Abstract

Necrotizing enterocolitis (NEC) is an often catastrophic disease that typically affects premature newborns. Although the exact etiology of NEC is uncertain, the disease is associated with formula feeding, bacterial colonization of the gut, hypoxia and hypoperfusion. In light of the pathogenesis of NEC, the integrity and function of the intestinal mucosa has a major defensive role against the initiation of NEC. Various forms of intestinal injury, including NEC, injure the intestinal epithelial cell (IEC) lineages, including the intestinal stem cells (ISCs), thereby disrupting the normal homeostasis needed to maintain gut barrier function. In the current study, we examined the effects of heparin-binding EGF-like growth factor (HB-EGF) administration on enterocytes, goblet cells, neuroendocrine cells and ISCs in a newborn rat model of experimental NEC. We also examined the cytoprotective effects of HB-EGF on ISCs in in vitro cell cultures and in ex vivo crypt-villous organoid cultures.

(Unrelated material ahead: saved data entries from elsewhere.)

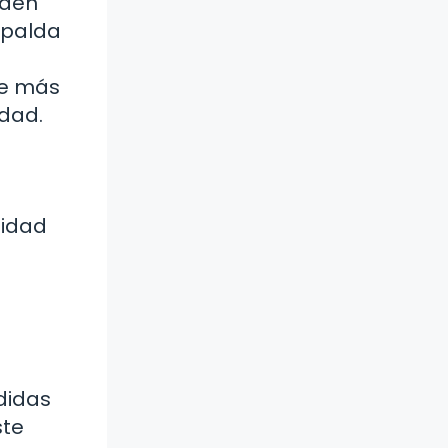
eden
spalda
ue más
idad.
lidad
didas
ste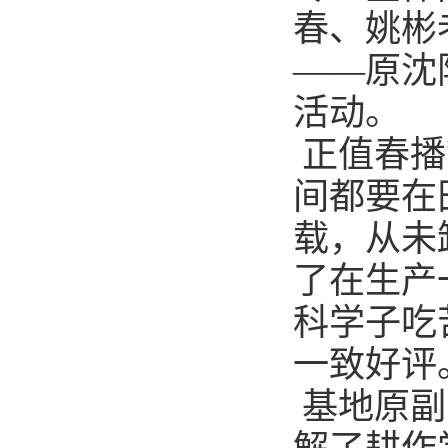
春、姚彬
——原沈
活动。
正值春播
间都要在
载，从未
了在生产
科学子吃
一致好评
基地原副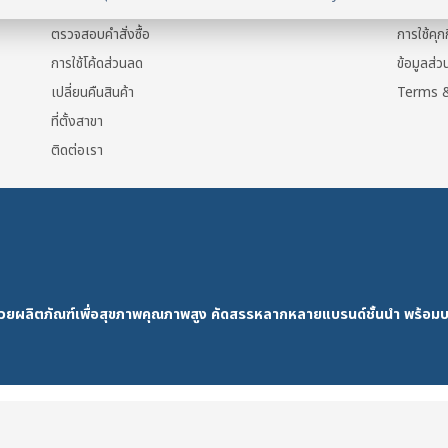
แจ้งการชำระเงิน
ข้อมูลส่ว
ตรวจสอบคำสั่งซื้อ
การใช้คุกก
การใช้โค้ดส่วนลด
ข้อมูลส่
เปลี่ยนคืนสินค้า
Terms &
ที่ตั้งสาขา
ติดต่อเรา
ด้วยผลิตภัณฑ์เพื่อสุขภาพคุณภาพสูง คัดสรรหลากหลายแบรนด์ชั้นนำ พร้อมบ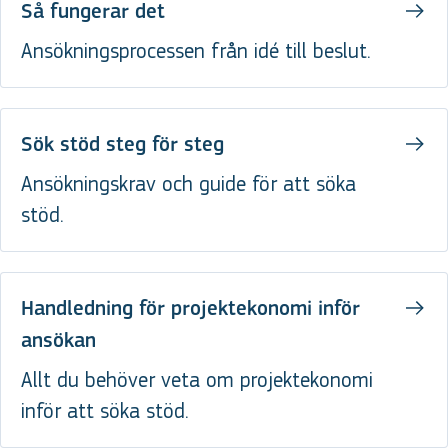
Så fungerar det
Ansökningsprocessen från idé till beslut.
Sök stöd steg för steg
Ansökningskrav och guide för att söka
stöd.
Handledning för projektekonomi inför
ansökan
Allt du behöver veta om projektekonomi
inför att söka stöd.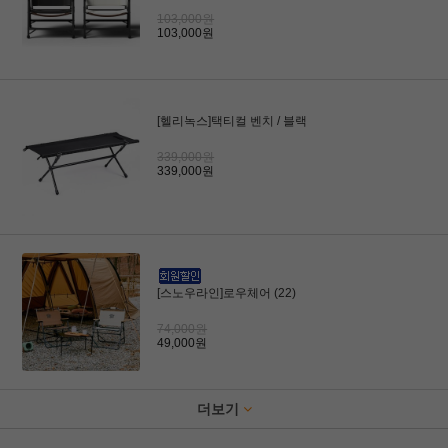
103,000원
103,000원
[헬리녹스]택티컬 벤치 / 블랙
339,000원
339,000원
[스노우라인]로우체어 (22)
74,000원
49,000원
더보기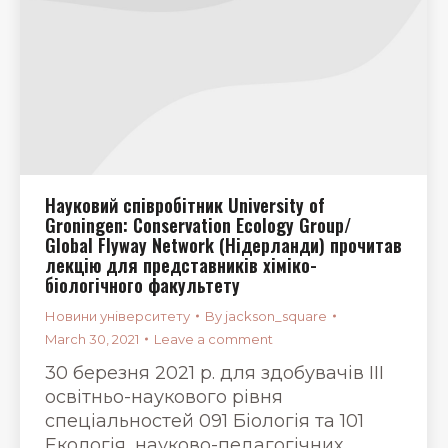
Науковий співробітник University of
Groningen: Conservation Ecology Group/
Global Flyway Network (Нідерланди) прочитав
лекцію для представників хіміко-
біологічного факультету
Новини університету
By
jackson_square
March 30, 2021
Leave a comment
30 березня 2021 р. для здобувачів ІІІ
освітньо-наукового рівня
спеціальностей 091 Біологія та 101
Екологія, науково-педагогічних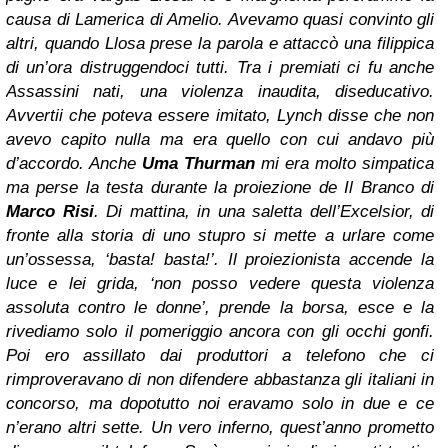
causa di Lamerica di Amelio. Avevamo quasi convinto gli
altri, quando Llosa prese la parola e attaccò una filippica
di un’ora distruggendoci tutti. Tra i premiati ci fu anche
Assassini nati, una violenza inaudita, diseducativo.
Avvertii che poteva essere imitato, Lynch disse che non
avevo capito nulla ma era quello con cui andavo più
d’accordo. Anche
Uma Thurman
mi era molto simpatica
ma perse la testa durante la proiezione de Il Branco di
Marco Risi
. Di mattina, in una saletta dell’Excelsior, di
fronte alla storia di uno stupro si mette a urlare come
un’ossessa, ‘basta! basta!’. Il proiezionista accende la
luce e lei grida, ‘non posso vedere questa violenza
assoluta contro le donne’, prende la borsa, esce e la
rivediamo solo il pomeriggio ancora con gli occhi gonfi.
Poi ero assillato dai produttori a telefono che ci
rimproveravano di non difendere abbastanza gli italiani in
concorso, ma dopotutto noi eravamo solo in due e ce
n’erano altri sette. Un vero inferno, quest’anno prometto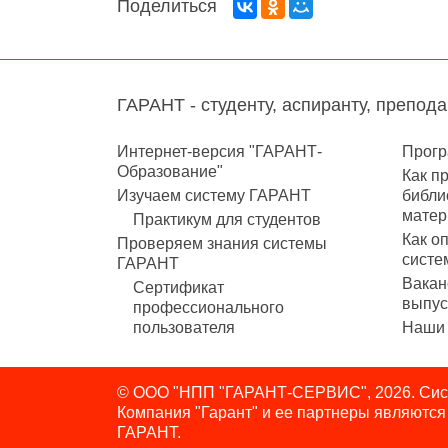
Поделиться
ГАРАНТ - студенту, аспиранту, препод
Интернет-версия "ГАРАНТ-
Прогр
Образование"
Как п
Изучаем систему ГАРАНТ
библи
матер
Практикум для студентов
Как о
Проверяем знания системы
систе
ГАРАНТ
Вакан
Сертификат
выпус
профессионального
пользователя
Наши 
© ООО "НПП "ГАРАНТ-СЕРВИС", 2026. Сист
Компания "Гарант" и ее партнеры являютс
ГАРАНТ.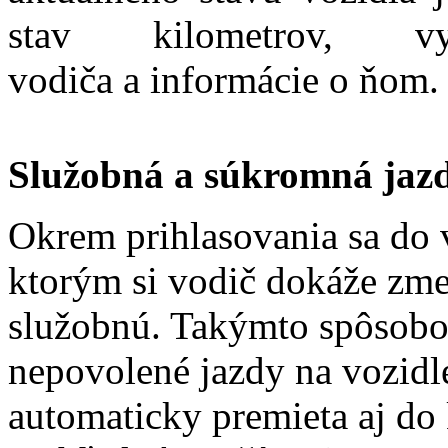
stav kilometrov, v
vodiča a informácie o ňom.
Služobná a súkromná jaz
Okrem prihlasovania sa do 
ktorým si vodič dokáže zme
služobnú. Takýmto spôsobo
nepovolené jazdy na vozidle
automaticky premieta aj do 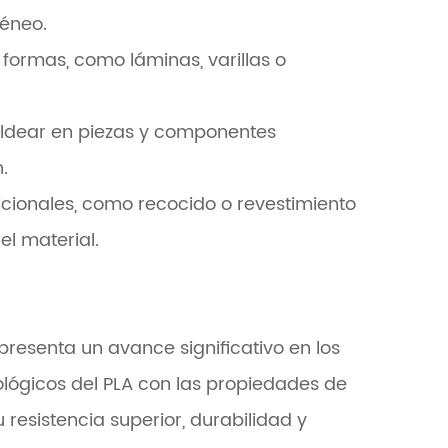
éneo.
formas, como láminas, varillas o
oldear en piezas y componentes
.
cionales, como recocido o revestimiento
l material.
epresenta un avance significativo en los
lógicos del PLA con las propiedades de
 resistencia superior, durabilidad y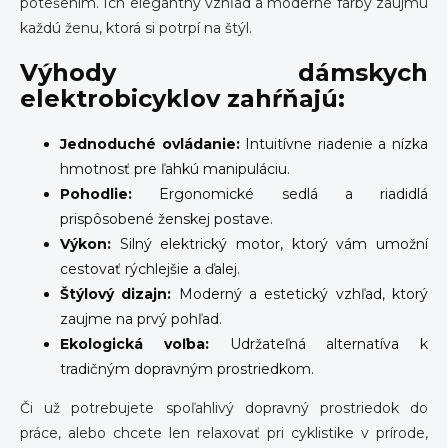
potešením. Ich elegantný vzhľad a moderné farby zaujmú
každú ženu, ktorá si potrpí na štýl.
Výhody dámskych
elektrobicyklov zahŕňajú:
Jednoduché ovládanie:
Intuitívne riadenie a nízka
hmotnosť pre ľahkú manipuláciu.
Pohodlie:
Ergonomické sedlá a riadidlá
prispôsobené ženskej postave.
Výkon:
Silný elektrický motor, ktorý vám umožní
cestovať rýchlejšie a ďalej.
Štýlový dizajn:
Moderný a estetický vzhľad, ktorý
zaujme na prvý pohľad.
Ekologická voľba:
Udržateľná alternatíva k
tradičným dopravným prostriedkom.
Či už potrebujete spoľahlivý dopravný prostriedok do
práce, alebo chcete len relaxovať pri cyklistike v prírode,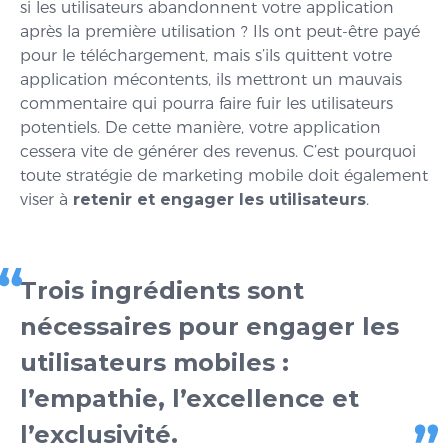
si les utilisateurs abandonnent votre application
après la première utilisation ? Ils ont peut-être payé
pour le téléchargement, mais s’ils quittent votre
application mécontents, ils mettront un mauvais
commentaire qui pourra faire fuir les utilisateurs
potentiels. De cette manière, votre application
cessera vite de générer des revenus. C’est pourquoi
toute stratégie de marketing mobile doit également
viser à
retenir et engager les utilisateurs
.
Trois ingrédients sont
nécessaires pour engager les
utilisateurs mobiles :
l’empathie, l’excellence et
l’exclusivité.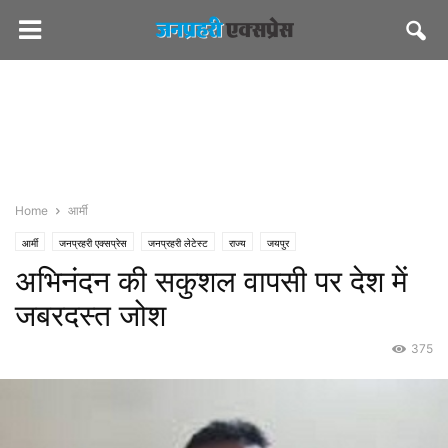
Home
आर्मी
आर्मी
जनप्रहरी एक्सप्रेस
जनप्रहरी लेटेस्ट
राज्य
जयपुर
अभिनंदन की सकुशल वापसी पर देश में
जबरदस्त जोश
375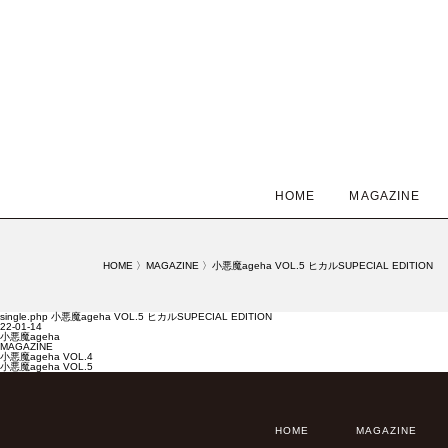
HOME
MAGAZINE
HOME
〉
MAGAZINE
〉
小悪魔ageha VOL.5 ヒカルSUPECIAL EDITION
single.php 小悪魔ageha VOL.5 ヒカルSUPECIAL EDITION
22-01-14
小悪魔ageha
MAGAZINE
小悪魔ageha VOL.4
小悪魔ageha VOL.5
HOME
MAGAZINE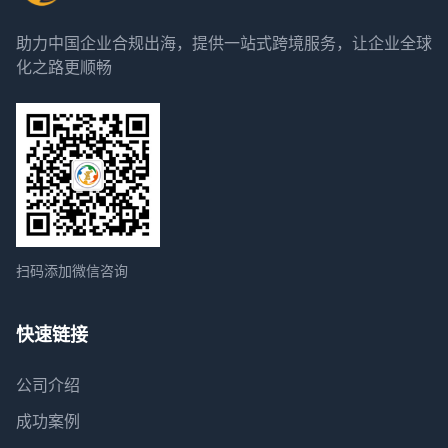
助力中国企业合规出海，提供一站式跨境服务，让企业全球
化之路更顺畅
扫码添加微信咨询
快速链接
公司介绍
成功案例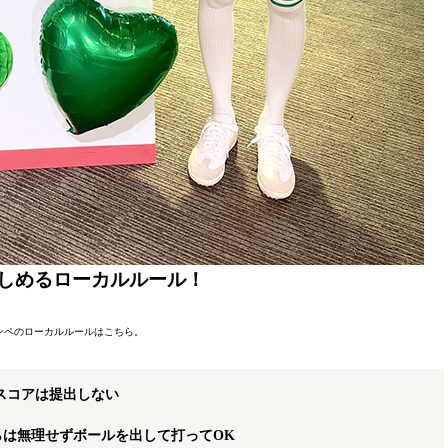
しめるローカルルール！
ンペのローカルルールはこちら。
スコアは提出しない
らは無理せずボールを出して打ってOK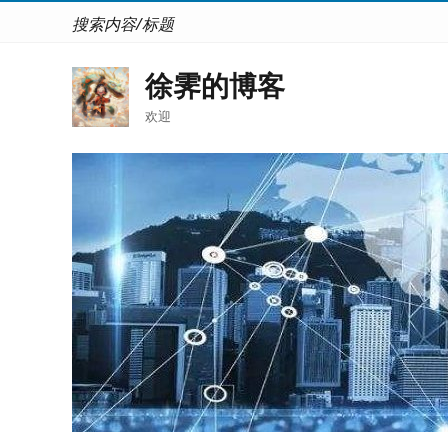
搜索内容/标题
徐霁的博客
欢迎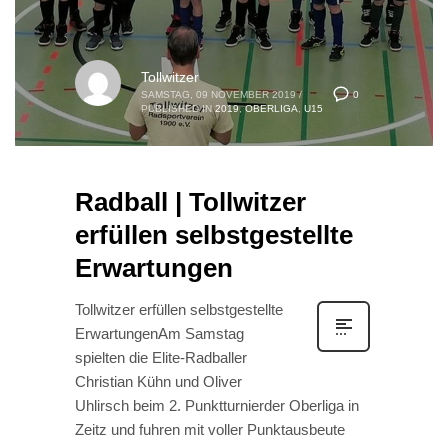
Tollwitzer
0
SAMSTAG, 09 NOVEMBER 2019
/
PUBLISHED IN
2019
,
OBERLIGA
,
U15
Radball | Tollwitzer
erfüllen selbstgestellte
Erwartungen
Tollwitzer erfüllen selbstgestellte
ErwartungenAm Samstag
spielten die Elite-Radballer
Christian Kühn und Oliver
Uhlirsch beim 2. Punktturnierder Oberliga in
Zeitz und fuhren mit voller Punktausbeute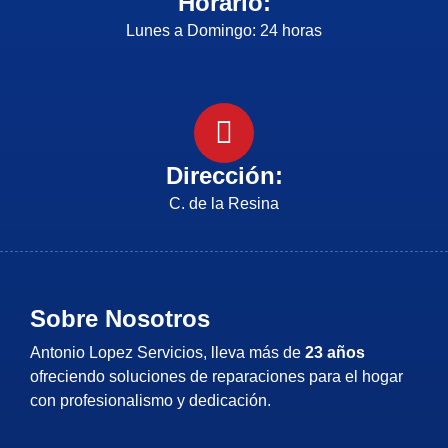
Horario:
Lunes a Domingo: 24 horas
Dirección:
C. de la Resina
Sobre Nosotros
Antonio Lopez Servicios, lleva más de
23 años
ofreciendo soluciones de reparaciones para el hogar
con profesionalismo y dedicación.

We found that HB-EGF protects all IEC lineages, including ISCs, from injury. We further found that HB-EGF protects isolated ISCs from hypoxic injury in vitro, and promotes ISC activation and survival, and the expansion of crypt transit-amplifying cells, in ex vivo crypt-villous organoid cultures. The protective effects of HB-EGF were dependent on EGF receptor activation, and were mediated via the MEK1/2 and PI3K signaling pathways. These results show that the intestinal cytoprotective effects of HB-EGF are mediated, at least in part, through its ability to protect ISCs from injury.